■ TO DO:
Where does "https" appear in the data? Return each line that holds it.

■ SOURCE INFORMATION:
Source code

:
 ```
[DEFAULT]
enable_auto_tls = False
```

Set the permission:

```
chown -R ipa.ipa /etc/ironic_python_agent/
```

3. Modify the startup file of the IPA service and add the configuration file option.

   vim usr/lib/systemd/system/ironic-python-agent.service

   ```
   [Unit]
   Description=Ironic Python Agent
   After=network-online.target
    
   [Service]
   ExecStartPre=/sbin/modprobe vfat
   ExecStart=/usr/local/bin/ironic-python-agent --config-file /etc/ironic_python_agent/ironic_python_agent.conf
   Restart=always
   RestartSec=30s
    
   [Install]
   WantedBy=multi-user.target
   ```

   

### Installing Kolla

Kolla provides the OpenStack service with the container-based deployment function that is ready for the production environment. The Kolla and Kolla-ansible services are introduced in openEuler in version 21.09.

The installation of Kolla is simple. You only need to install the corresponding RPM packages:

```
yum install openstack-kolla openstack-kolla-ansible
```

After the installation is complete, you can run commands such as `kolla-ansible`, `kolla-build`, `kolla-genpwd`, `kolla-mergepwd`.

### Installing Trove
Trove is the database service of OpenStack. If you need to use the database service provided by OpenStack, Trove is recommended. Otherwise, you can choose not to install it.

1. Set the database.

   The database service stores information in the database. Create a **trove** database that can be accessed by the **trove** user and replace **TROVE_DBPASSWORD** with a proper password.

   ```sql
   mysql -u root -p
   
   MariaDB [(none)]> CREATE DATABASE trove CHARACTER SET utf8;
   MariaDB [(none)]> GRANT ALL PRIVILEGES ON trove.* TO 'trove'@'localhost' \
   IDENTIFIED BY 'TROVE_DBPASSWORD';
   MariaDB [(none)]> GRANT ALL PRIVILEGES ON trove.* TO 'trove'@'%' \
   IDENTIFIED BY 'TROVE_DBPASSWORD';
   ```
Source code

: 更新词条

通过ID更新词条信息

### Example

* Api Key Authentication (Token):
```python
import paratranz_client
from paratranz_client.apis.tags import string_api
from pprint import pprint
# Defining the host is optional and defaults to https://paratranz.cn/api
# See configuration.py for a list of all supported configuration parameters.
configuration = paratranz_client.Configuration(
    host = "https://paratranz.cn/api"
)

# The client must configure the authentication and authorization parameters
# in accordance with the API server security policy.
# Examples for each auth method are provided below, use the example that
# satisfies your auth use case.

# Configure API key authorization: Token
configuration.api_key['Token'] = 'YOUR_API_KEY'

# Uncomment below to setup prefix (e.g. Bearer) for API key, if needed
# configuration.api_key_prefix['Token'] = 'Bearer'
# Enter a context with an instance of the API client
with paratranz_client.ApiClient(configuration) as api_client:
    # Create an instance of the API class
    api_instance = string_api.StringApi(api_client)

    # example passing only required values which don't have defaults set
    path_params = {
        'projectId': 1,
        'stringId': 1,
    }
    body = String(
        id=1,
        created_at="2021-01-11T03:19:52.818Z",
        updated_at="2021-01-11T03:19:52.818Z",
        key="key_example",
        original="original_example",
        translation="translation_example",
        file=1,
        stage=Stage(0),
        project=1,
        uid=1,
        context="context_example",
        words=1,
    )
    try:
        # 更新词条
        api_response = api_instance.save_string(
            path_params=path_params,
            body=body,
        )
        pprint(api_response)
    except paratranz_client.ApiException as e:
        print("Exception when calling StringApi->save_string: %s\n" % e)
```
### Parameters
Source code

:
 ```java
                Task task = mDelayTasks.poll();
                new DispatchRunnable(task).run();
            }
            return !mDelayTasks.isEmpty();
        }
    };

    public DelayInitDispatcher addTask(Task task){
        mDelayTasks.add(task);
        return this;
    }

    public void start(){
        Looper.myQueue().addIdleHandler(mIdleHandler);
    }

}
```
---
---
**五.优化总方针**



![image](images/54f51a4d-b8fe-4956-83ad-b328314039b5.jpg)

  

■ ANSWER SPACE:
# Defining the host is optional and defaults to https://paratranz.cn/api
    host = "https://paratranz.cn/api"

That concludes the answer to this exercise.